Can you edit the records below so that each "common name" becomes "vernacular name" and nothing else changes?

--- start of Records provided ---

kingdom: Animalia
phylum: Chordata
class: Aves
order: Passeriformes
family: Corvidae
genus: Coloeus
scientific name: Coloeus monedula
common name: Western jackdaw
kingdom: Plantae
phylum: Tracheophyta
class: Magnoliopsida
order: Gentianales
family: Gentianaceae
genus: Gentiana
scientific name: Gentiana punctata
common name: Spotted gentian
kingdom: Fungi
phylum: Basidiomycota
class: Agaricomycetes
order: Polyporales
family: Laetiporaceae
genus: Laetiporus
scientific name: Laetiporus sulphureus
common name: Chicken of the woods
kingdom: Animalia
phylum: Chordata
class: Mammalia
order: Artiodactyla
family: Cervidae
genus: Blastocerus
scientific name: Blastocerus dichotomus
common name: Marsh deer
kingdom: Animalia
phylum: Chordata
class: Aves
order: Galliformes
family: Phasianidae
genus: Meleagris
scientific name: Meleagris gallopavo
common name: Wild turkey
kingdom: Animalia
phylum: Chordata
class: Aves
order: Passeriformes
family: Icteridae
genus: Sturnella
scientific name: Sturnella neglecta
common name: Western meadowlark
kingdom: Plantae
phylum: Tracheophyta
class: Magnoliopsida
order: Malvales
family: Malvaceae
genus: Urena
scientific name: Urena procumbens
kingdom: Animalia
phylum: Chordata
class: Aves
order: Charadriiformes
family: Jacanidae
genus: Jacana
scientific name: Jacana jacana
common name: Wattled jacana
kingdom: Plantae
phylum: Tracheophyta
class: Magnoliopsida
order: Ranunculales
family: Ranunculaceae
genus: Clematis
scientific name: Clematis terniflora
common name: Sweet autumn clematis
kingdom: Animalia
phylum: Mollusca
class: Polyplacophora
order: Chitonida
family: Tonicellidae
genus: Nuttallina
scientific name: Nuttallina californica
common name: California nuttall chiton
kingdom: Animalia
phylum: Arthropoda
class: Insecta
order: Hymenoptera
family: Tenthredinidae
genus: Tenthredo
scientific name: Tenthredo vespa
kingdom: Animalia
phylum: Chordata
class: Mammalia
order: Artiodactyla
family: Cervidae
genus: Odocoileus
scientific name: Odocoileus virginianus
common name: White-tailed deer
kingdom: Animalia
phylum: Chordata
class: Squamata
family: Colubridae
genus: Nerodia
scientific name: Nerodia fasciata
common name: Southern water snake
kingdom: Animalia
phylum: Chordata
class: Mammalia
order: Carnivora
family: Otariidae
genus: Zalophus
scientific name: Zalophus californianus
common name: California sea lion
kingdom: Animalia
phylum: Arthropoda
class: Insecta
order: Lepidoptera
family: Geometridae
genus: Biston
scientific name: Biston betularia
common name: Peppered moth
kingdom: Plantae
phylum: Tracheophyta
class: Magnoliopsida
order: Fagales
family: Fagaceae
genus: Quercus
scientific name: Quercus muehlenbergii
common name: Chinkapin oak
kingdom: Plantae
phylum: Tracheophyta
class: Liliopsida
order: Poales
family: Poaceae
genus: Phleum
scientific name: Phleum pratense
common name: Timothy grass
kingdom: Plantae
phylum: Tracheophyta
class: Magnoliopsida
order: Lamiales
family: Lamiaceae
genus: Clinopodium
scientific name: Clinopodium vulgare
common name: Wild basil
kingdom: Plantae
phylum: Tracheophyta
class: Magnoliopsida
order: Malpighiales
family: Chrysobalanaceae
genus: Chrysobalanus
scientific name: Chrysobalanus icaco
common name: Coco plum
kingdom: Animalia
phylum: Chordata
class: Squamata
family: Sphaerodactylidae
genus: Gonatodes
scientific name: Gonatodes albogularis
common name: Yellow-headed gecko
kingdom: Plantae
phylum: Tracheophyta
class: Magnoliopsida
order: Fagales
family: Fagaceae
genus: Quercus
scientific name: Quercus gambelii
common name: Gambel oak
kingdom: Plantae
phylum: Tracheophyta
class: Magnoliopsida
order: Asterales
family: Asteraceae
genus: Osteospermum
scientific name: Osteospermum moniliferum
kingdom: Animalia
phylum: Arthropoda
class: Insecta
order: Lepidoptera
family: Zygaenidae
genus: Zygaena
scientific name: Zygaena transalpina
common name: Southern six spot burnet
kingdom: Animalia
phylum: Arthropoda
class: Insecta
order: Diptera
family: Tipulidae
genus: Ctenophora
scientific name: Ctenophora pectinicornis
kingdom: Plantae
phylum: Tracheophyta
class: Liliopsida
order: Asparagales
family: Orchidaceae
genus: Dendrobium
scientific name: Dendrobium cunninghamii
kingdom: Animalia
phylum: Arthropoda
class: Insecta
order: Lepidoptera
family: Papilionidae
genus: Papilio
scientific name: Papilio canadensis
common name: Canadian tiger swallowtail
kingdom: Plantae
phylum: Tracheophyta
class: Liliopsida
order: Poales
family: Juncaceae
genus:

--- end of Records provided ---

■ **Solved exercise**:
kingdom: Animalia
phylum: Chordata
class: Aves
order: Passeriformes
family: Corvidae
genus: Coloeus
scientific name: Coloeus monedula
vernacular name: Western jackdaw
kingdom: Plantae
phylum: Tracheophyta
class: Magnoliopsida
order: Gentianales
family: Gentianaceae
genus: Gentiana
scientific name: Gentiana punctata
vernacular name: Spotted gentian
kingdom: Fungi
phylum: Basidiomycota
class: Agaricomycetes
order: Polyporales
family: Laetiporaceae
genus: Laetiporus
scientific name: Laetiporus sulphureus
vernacular name: Chicken of the woods
kingdom: Animalia
phylum: Chordata
class: Mammalia
order: Artiodactyla
family: Cervidae
genus: Blastocerus
scientific name: Blastocerus dichotomus
vernacular name: Marsh deer
kingdom: Animalia
phylum: Chordata
class: Aves
order: Galliformes
family: Phasianidae
genus: Meleagris
scientific name: Meleagris gallopavo
vernacular name: Wild turkey
kingdom: Animalia
phylum: Chordata
class: Aves
order: Passeriformes
family: Icteridae
genus: Sturnella
scientific name: Sturnella neglecta
vernacular name: Western meadowlark
kingdom: Plantae
phylum: Tracheophyta
class: Magnoliopsida
order: Malvales
family: Malvaceae
genus: Urena
scientific name: Urena procumbens
kingdom: Animalia
phylum: Chordata
class: Aves
order: Charadriiformes
family: Jacanidae
genus: Jacana
scientific name: Jacana jacana
vernacular name: Wattled jacana
kingdom: Plantae
phylum: Tracheophyta
class: Magnoliopsida
order: Ranunculales
family: Ranunculaceae
genus: Clematis
scientific name: Clematis terniflora
vernacular name: Sweet autumn clematis
kingdom: Animalia
phylum: Mollusca
class: Polyplacophora
order: Chitonida
family: Tonicellidae
genus: Nuttallina
scientific name: Nuttallina californica
vernacular name: California nuttall chiton
kingdom: Animalia
phylum: Arthropoda
class: Insecta
order: Hymenoptera
family: Tenthredinidae
genus: Tenthredo
scientific name: Tenthredo vespa
kingdom: Animalia
phylum: Chordata
class: Mammalia
order: Artiodactyla
family: Cervidae
genus: Odocoileus
scientific name: Odocoileus virginianus
vernacular name: White-tailed deer
kingdom: Animalia
phylum: Chordata
class: Squamata
family: Colubridae
genus: Nerodia
scientific name: Nerodia fasciata
vernacular name: Southern water snake
kingdom: Animalia
phylum: Chordata
class: Mammalia
order: Carnivora
family: Otariidae
genus: Zalophus
scientific name: Zalophus californianus
vernacular name: California sea lion
kingdom: Animalia
phylum: Arthropoda
class: Insecta
order: Lepidoptera
family: Geometridae
genus: Biston
scientific name: Biston betularia
vernacular name: Peppered moth
kingdom: Plantae
phylum: Tracheophyta
class: Magnoliopsida
order: Fagales
family: Fagaceae
genus: Quercus
scientific name: Quercus muehlenbergii
vernacular name: Chinkapin oak
kingdom: Plantae
phylum: Tracheophyta
class: Liliopsida
order: Poales
family: Poaceae
genus: Phleum
scientific name: Phleum pratense
vernacular name: Timothy grass
kingdom: Plantae
phylum: Tracheophyta
class: Magnoliopsida
order: Lamiales
family: Lamiaceae
genus: Clinopodium
scientific name: Clinopodium vulgare
vernacular name: Wild basil
kingdom: Plantae
phylum: Tracheophyta
class: Magnoliopsida
order: Malpighiales
family: Chrysobalanaceae
genus: Chrysobalanus
scientific name: Chrysobalanus icaco
vernacular name: Coco plum
kingdom: Animalia
phylum: Chordata
class: Squamata
family: Sphaerodactylidae
genus: Gonatodes
scientific name: Gonatodes albogularis
vernacular name: Yellow-headed gecko
kingdom: Plantae
phylum: Tracheophyta
class: Magnoliopsida
order: Fagales
family: Fagaceae
genus: Quercus
scientific name: Quercus gambelii
vernacular name: Gambel oak
kingdom: Plantae
phylum: Tracheophyta
class: Magnoliopsida
order: Asterales
family: Asteraceae
genus: Osteospermum
scientific name: Osteospermum moniliferum
kingdom: Animalia
phylum: Arthropoda
class: Insecta
order: Lepidoptera
family: Zygaenidae
genus: Zygaena
scientific name: Zygaena transalpina
vernacular name: Southern six spot burnet
kingdom: Animalia
phylum: Arthropoda
class: Insecta
order: Diptera
family: Tipulidae
genus: Ctenophora
scientific name: Ctenophora pectinicornis
kingdom: Plantae
phylum: Tracheophyta
class: Liliopsida
order: Asparagales
family: Orchidaceae
genus: Dendrobium
scientific name: Dendrobium cunninghamii
kingdom: Animalia
phylum: Arthropoda
class: Insecta
order: Lepidoptera
family: Papilionidae
genus: Papilio
scientific name: Papilio canadensis
vernacular name: Canadian tiger swallowtail
kingdom: Plantae
phylum: Tracheophyta
class: Liliopsida
order: Poales
family: Juncaceae
genus:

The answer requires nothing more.